Compartmentalization? Could be.

Then again, this is the same coach who apparently had no idea that one of his best friends, a car dealer named Bill Rapp, was leaving cash in Christmas cards at players’ lockers.

“I don’t know how I could have done anything differently,” Boeheim once told the Syracuse Post-Standard. “I don’t check their mail.”

Ignorance isn’t always bliss. But for a big-time basketball coach, it usually constitutes plausible deniability. Now there’s a lot of talk about ESPN’s role here. I love beating on ESPN. But not this time. They investigated an accuser’s allegations almost a decade ago. Without corroboration, the story apparently didn’t rise to a satisfactory standard. In the wake of the Penn State scandal, however, the victim’s stepbrother came forward, the police re-opened their investigation and the network dusted off and checked out an old, if incredibly damning, audio tape with Bernie Fine’s wife.
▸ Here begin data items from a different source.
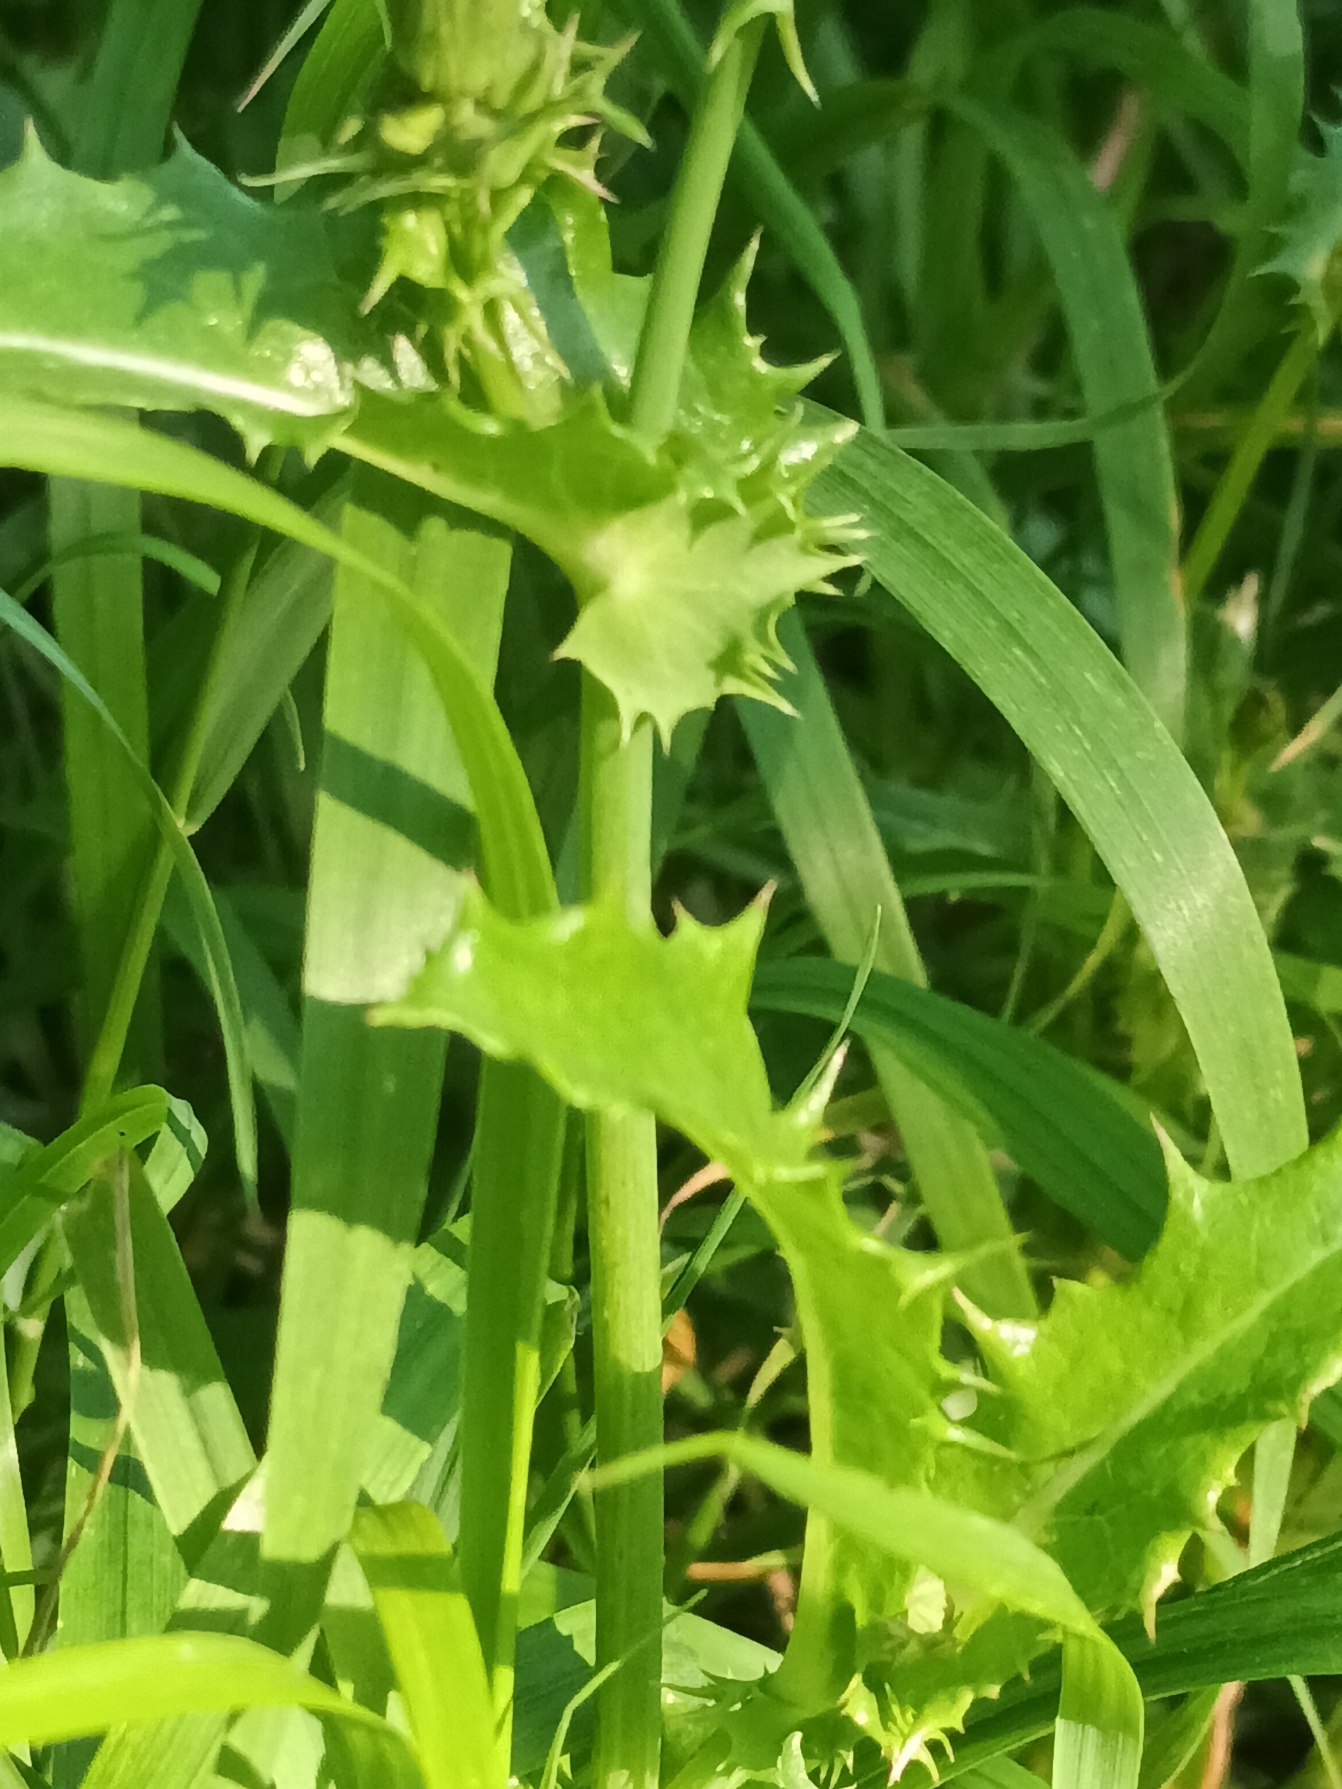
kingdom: Plantae
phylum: Tracheophyta
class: Magnoliopsida
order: Asterales
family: Asteraceae
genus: Sonchus
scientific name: Sonchus asper
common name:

It’s unclear what police knew of the tape.

It’s worth noting that ESPN has an almost $1.9 billion dollar deal with the ACC, the conference Syracuse basketball recently joined. The Big East, to which Syracuse recently belonged, had a symbiotic relationship with ESPN from its inception. To be frank, I would hope the people I work for would report this story under the same conflicted circumstances.

And if the coverage was influenced by Penn State? On balance, is that necessarily terrible?

The world has changed the last month or so. Sexual abuse in sports looks less like periodic if isolated incidents, and more like a systemic problem.

Jim Boeheim has been around long enough to realize that. And one way or another, to deal with it.